Definitely agree about the city representation (walls, siege defenses, building layout, etc.) in a tactical battle.  I was actually about to write a post about it.  

I don't have any issues with the single attack wiping out multiple enemies (see Sauron at the beginning of Fellowship) or the "multiple guys attack at once" thing.  

Reply #2 Top


Why? The sole purpose of building a city manually, deciding where each building would stand, would be to fight on its streets in case of invasions. Putting barrack next to a gate would have some sense then, but no, the design makes both minigames rather pointless. I can't pretend to care where I place my buildings - because it does not really matter - and I can't pretend to be excited by defending a city that is not even there. 

Siege defenses are just the opportunity to make tactical battles tactical - the attacker must gather significant superiority, and be prepared to take losses on the walls UNTIL they are breached, or somehow compromised. The wall breaches or opened gates create chokepoints that are interesting strategically, archers on walls are at an advantage, and each siege engine you bring have its pros and cons. Magic could play a tremendous role here, giving you another dilemma - raze the city to the ground with powerful magic, or try to preserve valuable buildings?

End of quote

exactly, right now it's basically a very shallow chore, you put out buildings wherever, whereas if the tactical maps differed depending on where you put out your buildings, it would make some sense. with that said, i think it's better to just remove the "place your building where you like it" completely and let the buildings go in randomly and instead let the player design their own defensive tactical map for their city, if they like. you know like put in stuff like walls and defensive structures.

Reply #3 Top

Counterpoint to the whole: design your own defenses in the city... it will be a big task.  If it's done poorly, it will be really abstract, and people will be upset.  If it's done in a detailed, well thought out manner... it will be another thing that players need to deal with, unless the AI can actually do it well enough for the player. 

When I'm making a city, I don't want to have to spend several minutes planning intelligent defenses for it, especially if the defenses need to change as the city levels up and starts taking up more room.  I'd rather be doing anything else the game has to offer.

 

Effective fighting in a city would require things like Line of Sight for archery attacks and certain spells, ect... it would be cool if it was done well, but at the moment, it would take a lot of work on the tactical engine to pull it off.

Reply #4 Top

Come on, even MoM had sieges with walled cities, Age of Wonders too. I agree that it brings additional problems for the AI, but turn-based, it can be done, IMO, because it has been done. 

What is infuriating, city walls are actually built as a little building that encloses only itself. Did not anyone tell those mighty enchanters that walls bust be built AROUND the city to be effective?

Right now, it would be almost better if tactical battles are abstracted altogether like in Warlords 2, because they bring little interesting gameplay to the table.

(Data for chart understanding)

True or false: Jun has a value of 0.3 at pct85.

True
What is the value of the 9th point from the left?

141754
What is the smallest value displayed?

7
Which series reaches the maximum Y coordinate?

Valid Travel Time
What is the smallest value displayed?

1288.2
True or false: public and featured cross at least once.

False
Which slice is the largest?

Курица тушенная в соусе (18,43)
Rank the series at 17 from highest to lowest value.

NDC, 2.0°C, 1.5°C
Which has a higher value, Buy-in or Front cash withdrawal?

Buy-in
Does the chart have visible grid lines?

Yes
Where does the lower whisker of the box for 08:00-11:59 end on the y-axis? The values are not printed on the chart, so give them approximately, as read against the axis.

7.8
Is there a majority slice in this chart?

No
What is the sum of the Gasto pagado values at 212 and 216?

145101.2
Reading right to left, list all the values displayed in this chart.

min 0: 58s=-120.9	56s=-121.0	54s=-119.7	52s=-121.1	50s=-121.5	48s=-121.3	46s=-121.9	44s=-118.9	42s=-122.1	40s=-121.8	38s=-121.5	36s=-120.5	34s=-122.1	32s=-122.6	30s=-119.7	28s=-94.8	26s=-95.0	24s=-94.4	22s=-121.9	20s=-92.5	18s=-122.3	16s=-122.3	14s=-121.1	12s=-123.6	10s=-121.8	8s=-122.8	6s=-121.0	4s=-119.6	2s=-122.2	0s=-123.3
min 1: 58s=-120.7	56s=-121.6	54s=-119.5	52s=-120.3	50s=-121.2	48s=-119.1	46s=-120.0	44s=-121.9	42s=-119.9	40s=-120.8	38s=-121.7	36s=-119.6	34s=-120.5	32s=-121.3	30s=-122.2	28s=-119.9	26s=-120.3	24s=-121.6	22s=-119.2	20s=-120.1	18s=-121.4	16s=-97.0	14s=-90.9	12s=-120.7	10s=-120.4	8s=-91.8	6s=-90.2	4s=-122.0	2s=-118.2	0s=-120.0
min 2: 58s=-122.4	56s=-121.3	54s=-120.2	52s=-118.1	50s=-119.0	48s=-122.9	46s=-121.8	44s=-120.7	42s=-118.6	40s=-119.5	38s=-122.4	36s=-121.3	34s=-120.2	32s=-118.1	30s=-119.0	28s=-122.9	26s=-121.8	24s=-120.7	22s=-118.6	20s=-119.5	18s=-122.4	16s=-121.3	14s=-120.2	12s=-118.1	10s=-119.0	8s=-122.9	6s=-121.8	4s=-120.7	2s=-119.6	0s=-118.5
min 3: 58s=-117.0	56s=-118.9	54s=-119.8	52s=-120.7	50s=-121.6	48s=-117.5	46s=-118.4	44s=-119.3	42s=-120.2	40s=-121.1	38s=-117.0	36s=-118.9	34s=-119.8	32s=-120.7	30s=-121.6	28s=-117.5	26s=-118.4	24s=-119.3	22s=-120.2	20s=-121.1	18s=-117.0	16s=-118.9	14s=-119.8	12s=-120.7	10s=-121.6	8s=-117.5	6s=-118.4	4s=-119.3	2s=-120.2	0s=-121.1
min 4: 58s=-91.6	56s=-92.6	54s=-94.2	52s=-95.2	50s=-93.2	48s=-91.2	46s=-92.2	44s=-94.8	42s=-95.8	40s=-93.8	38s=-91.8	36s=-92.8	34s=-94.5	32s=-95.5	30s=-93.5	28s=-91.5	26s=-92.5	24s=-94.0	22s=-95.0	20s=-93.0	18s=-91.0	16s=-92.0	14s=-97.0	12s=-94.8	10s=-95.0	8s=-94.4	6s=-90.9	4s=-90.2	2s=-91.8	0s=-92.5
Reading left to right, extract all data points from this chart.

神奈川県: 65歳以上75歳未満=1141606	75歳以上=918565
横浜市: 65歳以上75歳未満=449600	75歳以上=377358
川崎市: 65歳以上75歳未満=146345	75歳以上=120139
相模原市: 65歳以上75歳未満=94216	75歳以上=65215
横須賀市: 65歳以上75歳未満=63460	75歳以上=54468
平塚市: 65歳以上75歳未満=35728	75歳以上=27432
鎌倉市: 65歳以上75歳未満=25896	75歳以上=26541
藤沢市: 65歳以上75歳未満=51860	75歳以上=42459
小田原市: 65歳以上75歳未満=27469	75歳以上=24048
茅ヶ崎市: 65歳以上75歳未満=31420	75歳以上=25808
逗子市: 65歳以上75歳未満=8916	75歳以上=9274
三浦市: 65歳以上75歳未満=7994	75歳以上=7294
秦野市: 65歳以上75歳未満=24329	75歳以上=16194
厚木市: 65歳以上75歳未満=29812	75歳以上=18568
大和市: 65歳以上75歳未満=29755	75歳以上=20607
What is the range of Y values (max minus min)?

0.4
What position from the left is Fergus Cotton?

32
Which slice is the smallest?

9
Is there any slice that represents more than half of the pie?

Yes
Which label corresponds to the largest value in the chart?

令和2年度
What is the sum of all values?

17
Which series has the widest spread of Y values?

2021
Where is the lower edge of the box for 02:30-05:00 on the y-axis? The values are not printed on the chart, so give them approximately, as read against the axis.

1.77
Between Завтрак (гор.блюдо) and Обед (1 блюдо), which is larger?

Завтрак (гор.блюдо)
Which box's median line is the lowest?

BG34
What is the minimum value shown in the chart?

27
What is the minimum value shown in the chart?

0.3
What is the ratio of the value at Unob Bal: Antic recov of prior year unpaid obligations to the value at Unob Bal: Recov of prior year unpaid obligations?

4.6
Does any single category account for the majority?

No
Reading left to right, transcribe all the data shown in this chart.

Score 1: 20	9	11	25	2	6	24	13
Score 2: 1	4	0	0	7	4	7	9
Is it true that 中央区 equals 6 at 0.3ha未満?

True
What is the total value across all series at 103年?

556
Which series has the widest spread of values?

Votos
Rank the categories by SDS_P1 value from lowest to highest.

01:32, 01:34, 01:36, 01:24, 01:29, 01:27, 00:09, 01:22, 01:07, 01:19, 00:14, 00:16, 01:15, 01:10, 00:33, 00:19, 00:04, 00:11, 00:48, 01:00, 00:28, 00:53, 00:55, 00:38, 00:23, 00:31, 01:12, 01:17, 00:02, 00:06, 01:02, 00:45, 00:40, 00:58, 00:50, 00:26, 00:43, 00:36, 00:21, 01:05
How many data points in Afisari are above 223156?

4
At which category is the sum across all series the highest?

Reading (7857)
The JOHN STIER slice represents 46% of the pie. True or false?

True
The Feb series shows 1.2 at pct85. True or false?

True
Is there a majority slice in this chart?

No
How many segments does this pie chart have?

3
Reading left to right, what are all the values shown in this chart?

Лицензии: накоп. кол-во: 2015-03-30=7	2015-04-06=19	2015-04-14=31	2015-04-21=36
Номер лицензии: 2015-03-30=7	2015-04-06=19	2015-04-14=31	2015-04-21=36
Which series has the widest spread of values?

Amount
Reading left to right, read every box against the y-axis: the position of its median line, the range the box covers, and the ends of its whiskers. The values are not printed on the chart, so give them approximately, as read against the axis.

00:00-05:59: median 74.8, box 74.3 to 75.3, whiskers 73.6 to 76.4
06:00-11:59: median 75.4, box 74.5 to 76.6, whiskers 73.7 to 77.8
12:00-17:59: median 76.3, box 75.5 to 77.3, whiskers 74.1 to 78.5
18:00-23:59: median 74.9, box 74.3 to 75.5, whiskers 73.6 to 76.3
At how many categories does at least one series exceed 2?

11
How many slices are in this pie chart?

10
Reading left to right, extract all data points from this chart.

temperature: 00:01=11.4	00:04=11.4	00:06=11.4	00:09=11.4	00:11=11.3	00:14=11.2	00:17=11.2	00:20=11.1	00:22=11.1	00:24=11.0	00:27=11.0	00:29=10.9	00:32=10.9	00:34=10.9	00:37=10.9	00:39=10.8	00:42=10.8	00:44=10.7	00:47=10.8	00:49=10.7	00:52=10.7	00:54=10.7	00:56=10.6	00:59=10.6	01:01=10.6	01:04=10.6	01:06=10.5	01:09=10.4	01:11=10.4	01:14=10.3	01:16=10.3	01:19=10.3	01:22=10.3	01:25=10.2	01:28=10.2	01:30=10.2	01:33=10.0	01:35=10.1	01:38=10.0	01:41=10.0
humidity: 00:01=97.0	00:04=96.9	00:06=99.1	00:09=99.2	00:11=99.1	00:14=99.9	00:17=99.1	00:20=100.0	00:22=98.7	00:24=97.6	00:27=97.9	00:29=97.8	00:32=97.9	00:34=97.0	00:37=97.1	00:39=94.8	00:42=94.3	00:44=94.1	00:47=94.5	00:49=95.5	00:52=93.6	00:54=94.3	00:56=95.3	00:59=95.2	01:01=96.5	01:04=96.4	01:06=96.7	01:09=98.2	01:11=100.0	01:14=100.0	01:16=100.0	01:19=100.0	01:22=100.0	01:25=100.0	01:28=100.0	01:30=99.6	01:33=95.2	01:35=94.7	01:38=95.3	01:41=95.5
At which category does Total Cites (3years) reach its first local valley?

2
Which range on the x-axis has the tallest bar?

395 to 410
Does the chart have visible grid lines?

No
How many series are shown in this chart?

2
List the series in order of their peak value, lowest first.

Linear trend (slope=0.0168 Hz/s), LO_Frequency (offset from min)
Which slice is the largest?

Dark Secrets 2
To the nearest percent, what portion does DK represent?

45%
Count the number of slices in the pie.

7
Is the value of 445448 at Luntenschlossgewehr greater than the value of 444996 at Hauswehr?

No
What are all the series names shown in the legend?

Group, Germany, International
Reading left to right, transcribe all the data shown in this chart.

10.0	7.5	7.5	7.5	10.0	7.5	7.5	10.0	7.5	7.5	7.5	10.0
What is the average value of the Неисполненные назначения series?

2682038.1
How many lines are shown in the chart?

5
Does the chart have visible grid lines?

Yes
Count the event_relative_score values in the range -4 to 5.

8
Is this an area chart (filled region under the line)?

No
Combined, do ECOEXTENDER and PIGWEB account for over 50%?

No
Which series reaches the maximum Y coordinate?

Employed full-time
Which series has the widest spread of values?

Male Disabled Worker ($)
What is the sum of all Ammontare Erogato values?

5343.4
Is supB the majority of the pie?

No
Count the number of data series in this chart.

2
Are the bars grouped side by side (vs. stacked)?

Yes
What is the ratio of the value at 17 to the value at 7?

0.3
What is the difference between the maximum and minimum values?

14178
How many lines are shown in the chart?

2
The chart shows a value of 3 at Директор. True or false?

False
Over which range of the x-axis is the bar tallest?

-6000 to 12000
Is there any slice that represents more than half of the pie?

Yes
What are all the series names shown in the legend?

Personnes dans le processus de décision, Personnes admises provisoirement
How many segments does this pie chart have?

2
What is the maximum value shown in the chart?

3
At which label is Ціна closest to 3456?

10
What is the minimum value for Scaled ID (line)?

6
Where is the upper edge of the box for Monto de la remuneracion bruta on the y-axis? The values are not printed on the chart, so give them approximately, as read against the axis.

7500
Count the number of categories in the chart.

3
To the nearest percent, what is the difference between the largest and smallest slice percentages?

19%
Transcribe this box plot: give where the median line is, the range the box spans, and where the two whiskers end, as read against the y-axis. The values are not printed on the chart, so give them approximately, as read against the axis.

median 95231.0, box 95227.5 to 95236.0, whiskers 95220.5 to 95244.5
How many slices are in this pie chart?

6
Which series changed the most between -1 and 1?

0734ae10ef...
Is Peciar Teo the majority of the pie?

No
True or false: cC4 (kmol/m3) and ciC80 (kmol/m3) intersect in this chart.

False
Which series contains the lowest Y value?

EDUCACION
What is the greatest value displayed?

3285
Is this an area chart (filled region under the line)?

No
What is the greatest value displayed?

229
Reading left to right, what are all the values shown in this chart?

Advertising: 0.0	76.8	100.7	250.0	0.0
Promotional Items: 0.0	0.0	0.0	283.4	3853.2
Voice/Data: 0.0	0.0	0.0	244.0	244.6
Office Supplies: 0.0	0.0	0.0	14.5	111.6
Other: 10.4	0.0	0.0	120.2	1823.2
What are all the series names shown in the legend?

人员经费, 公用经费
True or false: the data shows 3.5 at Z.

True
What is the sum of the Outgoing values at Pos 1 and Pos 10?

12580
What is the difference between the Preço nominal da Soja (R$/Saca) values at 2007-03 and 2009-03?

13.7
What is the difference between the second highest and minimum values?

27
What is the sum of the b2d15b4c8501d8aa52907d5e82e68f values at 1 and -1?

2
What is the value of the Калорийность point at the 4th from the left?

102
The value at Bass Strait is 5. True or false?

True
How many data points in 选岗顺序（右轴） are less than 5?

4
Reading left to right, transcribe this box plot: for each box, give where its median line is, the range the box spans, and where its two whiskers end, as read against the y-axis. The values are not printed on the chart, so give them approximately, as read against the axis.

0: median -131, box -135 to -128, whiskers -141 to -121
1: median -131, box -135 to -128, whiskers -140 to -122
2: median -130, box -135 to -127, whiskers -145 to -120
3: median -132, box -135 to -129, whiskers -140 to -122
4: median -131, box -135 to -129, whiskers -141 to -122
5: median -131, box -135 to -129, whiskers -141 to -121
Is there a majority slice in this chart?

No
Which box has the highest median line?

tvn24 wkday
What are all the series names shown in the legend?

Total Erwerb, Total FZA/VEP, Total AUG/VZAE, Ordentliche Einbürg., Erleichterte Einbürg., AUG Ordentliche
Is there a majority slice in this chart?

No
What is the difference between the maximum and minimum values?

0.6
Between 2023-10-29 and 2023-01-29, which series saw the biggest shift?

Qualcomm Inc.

WHAT IS NEEDED. Repeat the passage of the forum discussion on city sieges that begins with "Come on, even" and ends with "to the table.". None of this data is used here.

SOLUTION TO THIS TASK.
Come on, even MoM had sieges with walled cities, Age of Wonders too. I agree that it brings additional problems for the AI, but turn-based, it can be done, IMO, because it has been done. 

What is infuriating, city walls are actually built as a little building that encloses only itself. Did not anyone tell those mighty enchanters that walls bust be built AROUND the city to be effective?

Right now, it would be almost better if tactical battles are abstracted altogether like in Warlords 2, because they bring little interesting gameplay to the table.